The final daily print edition of the venerable Christian Science Monitor hit the stands four days ago. They haven't abandoned traditionalists entirely -- there's still a weekly edition.
A little item rarely mentioned in this context (and one I would not have known if an old friend had not ended up in the job) is that the purchase of newsprint is the largest single item in most newspaper's budgets. It is somewhat speculative; buying the right amount at the right price at the right time -- or failing to -- can make the difference between profit or loss for a newspaper. Some guy or gal you've never heard of, who does not own, publish, edit, report, sell ad space or lay out pages can make or break the Local Whizbang Daily. And maybe that is a little whack.
--The flip side is, a print article is well-nigh impossible to alter once it's hit the streets, while on the Web, "Make it didn't happen," is altogether too easy. There are ways around -- Google's caches, if you're fast, sites like Wayback Machine if you're not -- but none of them are as accessable or as solid as last week's paper.
Time marches on, often in ways few saw coming. What's over the horizon?
Update: More and better on Why The Newspapers Died from print journalism insider Joanna.
Update
3 days ago
8 comments:
I wonder how the failure of so many newspapers in such a brief period is going to affect the price of newsprint, pulp, paper products, wood products, forestry products, even land prices.
I was thinking the same thing! Remember, not long ago, the "green" movement to use car-scrap steel 2x4's to save "our forests"? With all those carbon sinks left standing, we'll have an ice age in no time...
In the 70's, two construction unions had a bumper-sticker war. First out were the cement masons (an ancient and secretive lodge) with "Save Our Forests-Build With Masonry!"
By the end of the season, the carpenters' trucks (Karen was the skinny one) all had "Support Your Local Alcoholic--Build With Masonry!" Good workers, those guys, but hypocritical? Jeez.
Huh.
I live just down the road from the birthplace of Mary Baker Eddy, and I didn't know who she was...
Regards,
NMM1AFan
What have I been saying for the past three weeks? ;-P Ink and paper are, no doubt, the biggest expenses; go to the printing press and you'll see whole warehouses full of nothing but two-ton rolls of paper and 55-gallon drums of ink, packed wall-to-wall and stacked half-a-dozen high. And you thought your printer was expensive.
Turk makes a good point, too. Most newsprint comes from tree farms planted specifically for that purpose. The wood'll have to go somewhere.
Mary Baker Eddy... I grew up as a Christian Scientist (I'm an atheist now). MBE teachings had a big impact on me (not all good). She got some things wrong but you have to admire her accomplishments as woman at that point in history.

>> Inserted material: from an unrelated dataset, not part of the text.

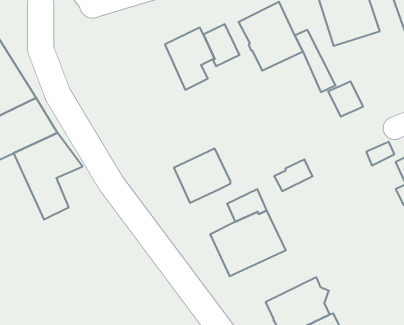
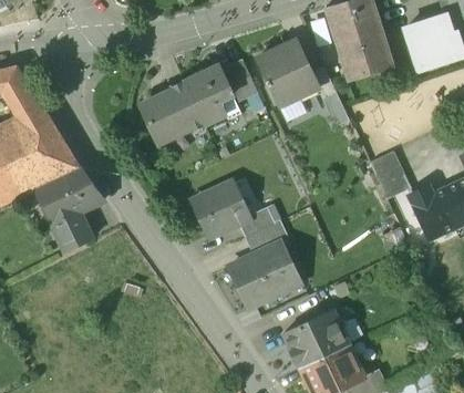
building: none -> [140,81,204,143]
building: [328,81,363,117] -> [369,152,403,186]
building: [274,159,313,191] -> [237,206,275,237]

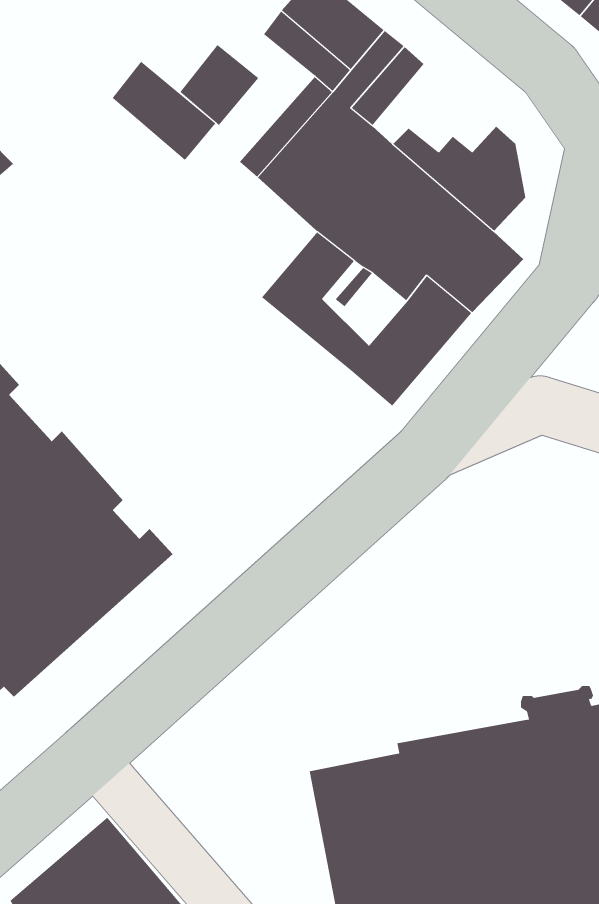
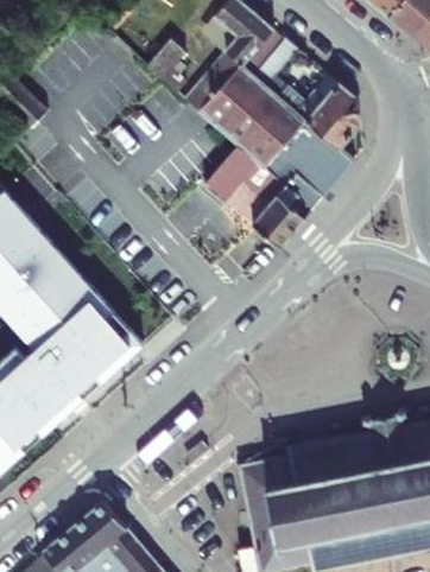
building: [112,61,216,161] -> none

I'm all for getting rid of paper as a media. Mother Nature's majestic trees shouldn't be ground into pulp, imprinted with ink that probably won't be read, then used to line birdcages or dumped in a land fill. Those trees should be made into toilet paper so we can wipe our asses with it.
No offense Joe but she got a lot of things wrong.
What's an amazing, win-the-bar-bet glitch in US popular culture is that a newspaper that had every right to be a weird, tin-foil-hat rag became, for a generation, one of the most accurate and fairest bastions of old-fashioned Real Journalism. Who'd a-thunk?
"Those trees should be made into toilet paper so we can wipe our asses with it."
Newsprint is so thin today, almost all they'd really have to do is slice it into narrower rolls...
Most of what is printed on it would be improved too, or at least not badly harmed.